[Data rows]
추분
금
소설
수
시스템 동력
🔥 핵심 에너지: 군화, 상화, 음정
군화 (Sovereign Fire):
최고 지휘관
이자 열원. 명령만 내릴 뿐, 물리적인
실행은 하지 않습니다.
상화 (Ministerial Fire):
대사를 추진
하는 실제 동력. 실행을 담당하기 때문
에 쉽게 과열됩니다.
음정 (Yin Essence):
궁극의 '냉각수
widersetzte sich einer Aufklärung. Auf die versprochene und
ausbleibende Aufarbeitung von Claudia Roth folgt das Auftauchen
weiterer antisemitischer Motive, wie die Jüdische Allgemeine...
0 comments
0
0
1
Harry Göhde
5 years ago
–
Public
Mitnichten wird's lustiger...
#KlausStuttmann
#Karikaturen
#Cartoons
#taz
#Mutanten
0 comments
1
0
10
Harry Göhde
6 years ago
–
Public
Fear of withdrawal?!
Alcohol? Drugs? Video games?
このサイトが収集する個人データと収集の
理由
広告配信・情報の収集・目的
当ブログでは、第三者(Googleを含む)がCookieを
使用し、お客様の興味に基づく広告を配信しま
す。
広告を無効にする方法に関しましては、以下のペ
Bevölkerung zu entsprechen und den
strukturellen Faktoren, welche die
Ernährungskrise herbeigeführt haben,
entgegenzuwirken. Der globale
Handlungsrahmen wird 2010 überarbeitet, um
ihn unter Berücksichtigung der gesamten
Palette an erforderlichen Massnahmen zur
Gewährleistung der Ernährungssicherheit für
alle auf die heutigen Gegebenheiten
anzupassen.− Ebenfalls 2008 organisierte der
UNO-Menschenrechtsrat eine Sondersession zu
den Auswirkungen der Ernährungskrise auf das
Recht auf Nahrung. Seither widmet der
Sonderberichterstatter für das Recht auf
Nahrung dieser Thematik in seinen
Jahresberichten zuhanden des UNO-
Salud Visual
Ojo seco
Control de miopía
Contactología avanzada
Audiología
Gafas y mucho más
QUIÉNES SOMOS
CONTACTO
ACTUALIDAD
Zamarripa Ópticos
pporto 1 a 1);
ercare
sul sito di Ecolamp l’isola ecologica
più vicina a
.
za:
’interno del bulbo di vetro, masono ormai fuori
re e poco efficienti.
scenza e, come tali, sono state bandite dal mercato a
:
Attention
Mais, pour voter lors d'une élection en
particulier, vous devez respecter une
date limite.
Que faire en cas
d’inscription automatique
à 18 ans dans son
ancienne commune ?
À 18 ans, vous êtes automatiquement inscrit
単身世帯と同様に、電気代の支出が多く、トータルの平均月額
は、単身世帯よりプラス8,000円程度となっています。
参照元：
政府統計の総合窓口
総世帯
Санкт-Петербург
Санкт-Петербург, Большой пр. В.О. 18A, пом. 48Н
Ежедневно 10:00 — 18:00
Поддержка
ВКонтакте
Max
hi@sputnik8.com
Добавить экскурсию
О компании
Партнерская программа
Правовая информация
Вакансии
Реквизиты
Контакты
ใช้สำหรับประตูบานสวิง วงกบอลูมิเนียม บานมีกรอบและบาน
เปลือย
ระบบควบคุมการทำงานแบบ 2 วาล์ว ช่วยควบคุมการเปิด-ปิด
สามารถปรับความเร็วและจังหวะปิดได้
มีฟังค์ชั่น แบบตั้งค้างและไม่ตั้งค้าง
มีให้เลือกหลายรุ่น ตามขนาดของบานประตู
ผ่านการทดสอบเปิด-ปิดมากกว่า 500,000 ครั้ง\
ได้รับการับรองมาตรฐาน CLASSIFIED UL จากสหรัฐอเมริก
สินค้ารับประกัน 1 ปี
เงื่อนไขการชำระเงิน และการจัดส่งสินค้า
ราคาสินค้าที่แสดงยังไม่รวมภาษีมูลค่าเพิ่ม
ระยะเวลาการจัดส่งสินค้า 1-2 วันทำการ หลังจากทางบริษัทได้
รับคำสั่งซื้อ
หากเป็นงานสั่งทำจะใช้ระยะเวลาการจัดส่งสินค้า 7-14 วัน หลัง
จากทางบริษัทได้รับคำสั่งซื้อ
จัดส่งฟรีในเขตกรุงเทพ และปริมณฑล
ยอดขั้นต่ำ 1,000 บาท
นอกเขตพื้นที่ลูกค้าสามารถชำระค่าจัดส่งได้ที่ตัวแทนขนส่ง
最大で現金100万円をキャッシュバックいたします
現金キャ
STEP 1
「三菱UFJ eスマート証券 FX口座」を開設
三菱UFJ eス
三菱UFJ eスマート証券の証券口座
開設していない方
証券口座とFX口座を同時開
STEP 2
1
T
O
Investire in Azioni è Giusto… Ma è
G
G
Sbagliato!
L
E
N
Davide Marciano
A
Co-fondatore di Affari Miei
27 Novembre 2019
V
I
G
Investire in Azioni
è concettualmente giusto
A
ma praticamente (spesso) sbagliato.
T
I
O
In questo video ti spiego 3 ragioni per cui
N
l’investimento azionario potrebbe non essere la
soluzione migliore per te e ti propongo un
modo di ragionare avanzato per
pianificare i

## PROBLEM DESCRIPTION
Can you transcribe every line of all the rows above, keeping each one word for word?

## ANSWER SPACE
추분
금
소설
수
시스템 동력
🔥 핵심 에너지: 군화, 상화, 음정
군화 (Sovereign Fire):
최고 지휘관
이자 열원. 명령만 내릴 뿐, 물리적인
실행은 하지 않습니다.
상화 (Ministerial Fire):
대사를 추진
하는 실제 동력. 실행을 담당하기 때문
에 쉽게 과열됩니다.
음정 (Yin Essence):
궁극의 '냉각수
widersetzte sich einer Aufklärung. Auf die versprochene und
ausbleibende Aufarbeitung von Claudia Roth folgt das Auftauchen
weiterer antisemitischer Motive, wie die Jüdische Allgemeine...
0 comments
0
0
1
Harry Göhde
5 years ago
–
Public
Mitnichten wird's lustiger...
#KlausStuttmann
#Karikaturen
#Cartoons
#taz
#Mutanten
0 comments
1
0
10
Harry Göhde
6 years ago
–
Public
Fear of withdrawal?!
Alcohol? Drugs? Video games?
このサイトが収集する個人データと収集の
理由
広告配信・情報の収集・目的
当ブログでは、第三者(Googleを含む)がCookieを
使用し、お客様の興味に基づく広告を配信しま
す。
広告を無効にする方法に関しましては、以下のペ
Bevölkerung zu entsprechen und den
strukturellen Faktoren, welche die
Ernährungskrise herbeigeführt haben,
entgegenzuwirken. Der globale
Handlungsrahmen wird 2010 überarbeitet, um
ihn unter Berücksichtigung der gesamten
Palette an erforderlichen Massnahmen zur
Gewährleistung der Ernährungssicherheit für
alle auf die heutigen Gegebenheiten
anzupassen.− Ebenfalls 2008 organisierte der
UNO-Menschenrechtsrat eine Sondersession zu
den Auswirkungen der Ernährungskrise auf das
Recht auf Nahrung. Seither widmet der
Sonderberichterstatter für das Recht auf
Nahrung dieser Thematik in seinen
Jahresberichten zuhanden des UNO-
Salud Visual
Ojo seco
Control de miopía
Contactología avanzada
Audiología
Gafas y mucho más
QUIÉNES SOMOS
CONTACTO
ACTUALIDAD
Zamarripa Ópticos
pporto 1 a 1);
ercare
sul sito di Ecolamp l’isola ecologica
più vicina a
.
za:
’interno del bulbo di vetro, masono ormai fuori
re e poco efficienti.
scenza e, come tali, sono state bandite dal mercato a
:
Attention
Mais, pour voter lors d'une élection en
particulier, vous devez respecter une
date limite.
Que faire en cas
d’inscription automatique
à 18 ans dans son
ancienne commune ?
À 18 ans, vous êtes automatiquement inscrit
単身世帯と同様に、電気代の支出が多く、トータルの平均月額
は、単身世帯よりプラス8,000円程度となっています。
参照元：
政府統計の総合窓口
総世帯
Санкт-Петербург
Санкт-Петербург, Большой пр. В.О. 18A, пом. 48Н
Ежедневно 10:00 — 18:00
Поддержка
ВКонтакте
Max
hi@sputnik8.com
Добавить экскурсию
О компании
Партнерская программа
Правовая информация
Вакансии
Реквизиты
Контакты
ใช้สำหรับประตูบานสวิง วงกบอลูมิเนียม บานมีกรอบและบาน
เปลือย
ระบบควบคุมการทำงานแบบ 2 วาล์ว ช่วยควบคุมการเปิด-ปิด
สามารถปรับความเร็วและจังหวะปิดได้
มีฟังค์ชั่น แบบตั้งค้างและไม่ตั้งค้าง
มีให้เลือกหลายรุ่น ตามขนาดของบานประตู
ผ่านการทดสอบเปิด-ปิดมากกว่า 500,000 ครั้ง\
ได้รับการับรองมาตรฐาน CLASSIFIED UL จากสหรัฐอเมริก
สินค้ารับประกัน 1 ปี
เงื่อนไขการชำระเงิน และการจัดส่งสินค้า
ราคาสินค้าที่แสดงยังไม่รวมภาษีมูลค่าเพิ่ม
ระยะเวลาการจัดส่งสินค้า 1-2 วันทำการ หลังจากทางบริษัทได้
รับคำสั่งซื้อ
หากเป็นงานสั่งทำจะใช้ระยะเวลาการจัดส่งสินค้า 7-14 วัน หลัง
จากทางบริษัทได้รับคำสั่งซื้อ
จัดส่งฟรีในเขตกรุงเทพ และปริมณฑล
ยอดขั้นต่ำ 1,000 บาท
นอกเขตพื้นที่ลูกค้าสามารถชำระค่าจัดส่งได้ที่ตัวแทนขนส่ง
最大で現金100万円をキャッシュバックいたします
現金キャ
STEP 1
「三菱UFJ eスマート証券 FX口座」を開設
三菱UFJ eス
三菱UFJ eスマート証券の証券口座
開設していない方
証券口座とFX口座を同時開
STEP 2
1
T
O
Investire in Azioni è Giusto… Ma è
G
G
Sbagliato!
L
E
N
Davide Marciano
A
Co-fondatore di Affari Miei
27 Novembre 2019
V
I
G
Investire in Azioni
è concettualmente giusto
A
ma praticamente (spesso) sbagliato.
T
I
O
In questo video ti spiego 3 ragioni per cui
N
l’investimento azionario potrebbe non essere la
soluzione migliore per te e ti propongo un
modo di ragionare avanzato per
pianificare i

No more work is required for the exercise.